A bill would prohibit District of Columbia public schools from hosting exercises in which students and teachers are forced to publicly apologize for their race or sex.
House Education and Labor Committee member Glenn Grothman (R., Wis.) on Wednesday will introduce the Ending Critical Race Theory in D.C. Public Schools Act, which would protect teachers and students in the nation's capital from taking part in the forced confessions often featured in "antiracism" training sessions. The bill would also bar educators from teaching that America is "fundamentally racist or sexist" and that individuals are responsible for past actions committed by others of the same demographic group.
Students and teachers across the country have been required to profess their "inherent racism" as K-12 schools embrace critical race theory. Third-graders in Cupertino, California, were asked to rank their own traits within a hierarchy of identity, City Journal reported. One Minnesota high school pressed white teachers and faculty to check their "own privilege" and "whiteness."
Grothman's bill, a copy of which was obtained by the Washington Free Beacon, would protect students and teachers in D.C. schools from being compelled to "adopt, affirm, adhere to, or profess ideas that promote race or sex stereotyping or scapegoating." The bill notes that race-based stereotyping includes the assertion that inherent characteristics like sex and race make individuals "oppressive" or "racist."
"My heart goes out to any children who have the misfortune of attending the District of Columbia schools," Grothman told the Free Beacon. "Objective statistics show the District of Columbia having the second highest spending per student in the country, while having either the lowest or second lowest reading and math scores in the country. So while the kids can't read and kids can't add, they'll sure be able to spout Marxist, America-hating rhetoric."
####
» **REQUIRED TASK 1**:
Could you reproduce every guitar tablature entry below exactly, leaving the pictures out of your answer?
####
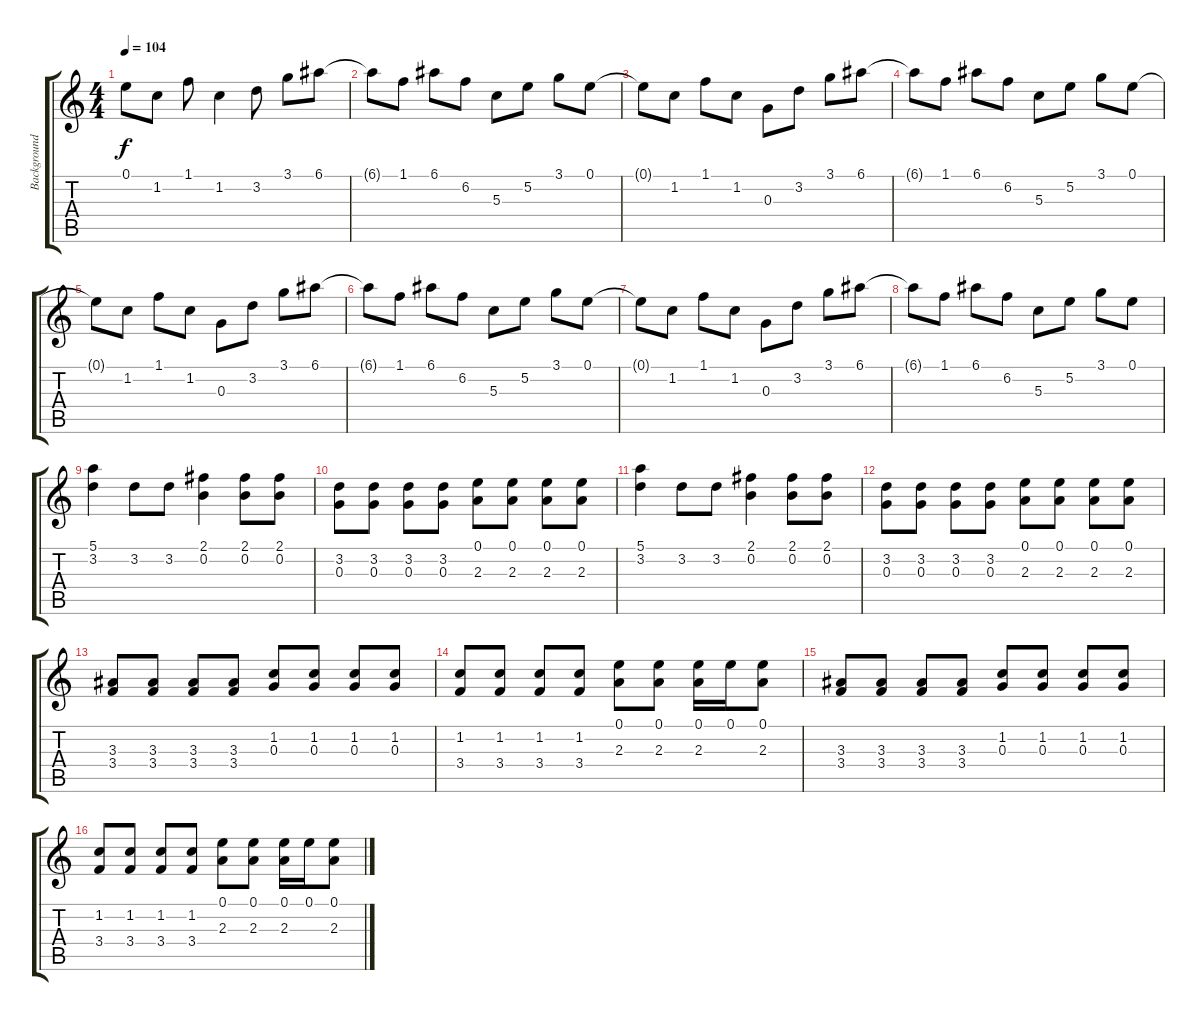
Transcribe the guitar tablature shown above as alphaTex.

\track ("Background guitar" "Background") {instrument electricguitarclean}
\staff {score tabs}
\tuning (E4 B3 G3 D3 A2 E2) {hide}
\ts (4 4)
\tempo 104
\clef g2
\ks c
0.1{t}.8{dy f} 1.2.8 1.1.8 1.2.4 3.2.8 3.1.8 6.1.8 |
6.1{t}.8 1.1.8 6.1.8 6.2.8 5.3.8 5.2.8 3.1.8 0.1.8 |
0.1{t}.8 1.2.8 1.1.8 1.2.8 0.3.8 3.2.8 3.1.8 6.1.8 |
6.1{t}.8 1.1.8 6.1.8 6.2.8 5.3.8 5.2.8 3.1.8 0.1.8 |
0.1{t}.8 1.2.8 1.1.8 1.2.8 0.3.8 3.2.8 3.1.8 6.1.8 |
6.1{t}.8 1.1.8 6.1.8 6.2.8 5.3.8 5.2.8 3.1.8 0.1.8 |
0.1{t}.8 1.2.8 1.1.8 1.2.8 0.3.8 3.2.8 3.1.8 6.1.8 |
6.1{t}.8 1.1.8 6.1.8 6.2.8 5.3.8 5.2.8 3.1.8 0.1.8 |
(5.1 3.2).4 3.2.8 3.2.8 (2.1 0.2).4 (2.1 0.2).8 (2.1 0.2).8 |
(3.2 0.3).8 (3.2 0.3).8 (3.2 0.3).8 (3.2 0.3).8 (0.1 2.3).8 (0.1 2.3).8 (0.1 2.3).8 (0.1 2.3).8 |
(5.1 3.2).4 3.2.8 3.2.8 (2.1 0.2).4 (2.1 0.2).8 (2.1 0.2).8 |
(3.2 0.3).8 (3.2 0.3).8 (3.2 0.3).8 (3.2 0.3).8 (0.1 2.3).8 (0.1 2.3).8 (0.1 2.3).8 (0.1 2.3).8 |
(3.3 3.4).8 (3.3 3.4).8 (3.3 3.4).8 (3.3 3.4).8 (1.2 0.3).8 (1.2 0.3).8 (1.2 0.3).8 (1.2 0.3).8 |
(1.2 3.4).8 (1.2 3.4).8 (1.2 3.4).8 (1.2 3.4).8 (0.1 2.3).8 (0.1 2.3).8 (0.1 2.3).16 0.1.16 (0.1 2.3).8 |
(3.3 3.4).8 (3.3 3.4).8 (3.3 3.4).8 (3.3 3.4).8 (1.2 0.3).8 (1.2 0.3).8 (1.2 0.3).8 (1.2 0.3).8 |
(1.2 3.4).8 (1.2 3.4).8 (1.2 3.4).8 (1.2 3.4).8 (0.1 2.3).8 (0.1 2.3).8 (0.1 2.3).16 0.1.16 (0.1 2.3).8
####
» **REQUIRED TASK 2**:
In the article on the D.C. schools bill, which verbs describe what students and teachers could not be compelled to do with ideas that promote race or sex stereotyping or scapegoating?

» **TASK ANSWER 1**:
Transcribe the guitar tablature shown above as alphaTex.

\track ("Background guitar" "Background") {instrument electricguitarclean}
\staff {score tabs}
\tuning (E4 B3 G3 D3 A2 E2) {hide}
\ts (4 4)
\tempo 104
\clef g2
\ks c
0.1{t}.8{dy f} 1.2.8 1.1.8 1.2.4 3.2.8 3.1.8 6.1.8 |
6.1{t}.8 1.1.8 6.1.8 6.2.8 5.3.8 5.2.8 3.1.8 0.1.8 |
0.1{t}.8 1.2.8 1.1.8 1.2.8 0.3.8 3.2.8 3.1.8 6.1.8 |
6.1{t}.8 1.1.8 6.1.8 6.2.8 5.3.8 5.2.8 3.1.8 0.1.8 |
0.1{t}.8 1.2.8 1.1.8 1.2.8 0.3.8 3.2.8 3.1.8 6.1.8 |
6.1{t}.8 1.1.8 6.1.8 6.2.8 5.3.8 5.2.8 3.1.8 0.1.8 |
0.1{t}.8 1.2.8 1.1.8 1.2.8 0.3.8 3.2.8 3.1.8 6.1.8 |
6.1{t}.8 1.1.8 6.1.8 6.2.8 5.3.8 5.2.8 3.1.8 0.1.8 |
(5.1 3.2).4 3.2.8 3.2.8 (2.1 0.2).4 (2.1 0.2).8 (2.1 0.2).8 |
(3.2 0.3).8 (3.2 0.3).8 (3.2 0.3).8 (3.2 0.3).8 (0.1 2.3).8 (0.1 2.3).8 (0.1 2.3).8 (0.1 2.3).8 |
(5.1 3.2).4 3.2.8 3.2.8 (2.1 0.2).4 (2.1 0.2).8 (2.1 0.2).8 |
(3.2 0.3).8 (3.2 0.3).8 (3.2 0.3).8 (3.2 0.3).8 (0.1 2.3).8 (0.1 2.3).8 (0.1 2.3).8 (0.1 2.3).8 |
(3.3 3.4).8 (3.3 3.4).8 (3.3 3.4).8 (3.3 3.4).8 (1.2 0.3).8 (1.2 0.3).8 (1.2 0.3).8 (1.2 0.3).8 |
(1.2 3.4).8 (1.2 3.4).8 (1.2 3.4).8 (1.2 3.4).8 (0.1 2.3).8 (0.1 2.3).8 (0.1 2.3).16 0.1.16 (0.1 2.3).8 |
(3.3 3.4).8 (3.3 3.4).8 (3.3 3.4).8 (3.3 3.4).8 (1.2 0.3).8 (1.2 0.3).8 (1.2 0.3).8 (1.2 0.3).8 |
(1.2 3.4).8 (1.2 3.4).8 (1.2 3.4).8 (1.2 3.4).8 (0.1 2.3).8 (0.1 2.3).8 (0.1 2.3).16 0.1.16 (0.1 2.3).8

» **TASK ANSWER 2**:
Adopt, affirm, adhere to, and profess.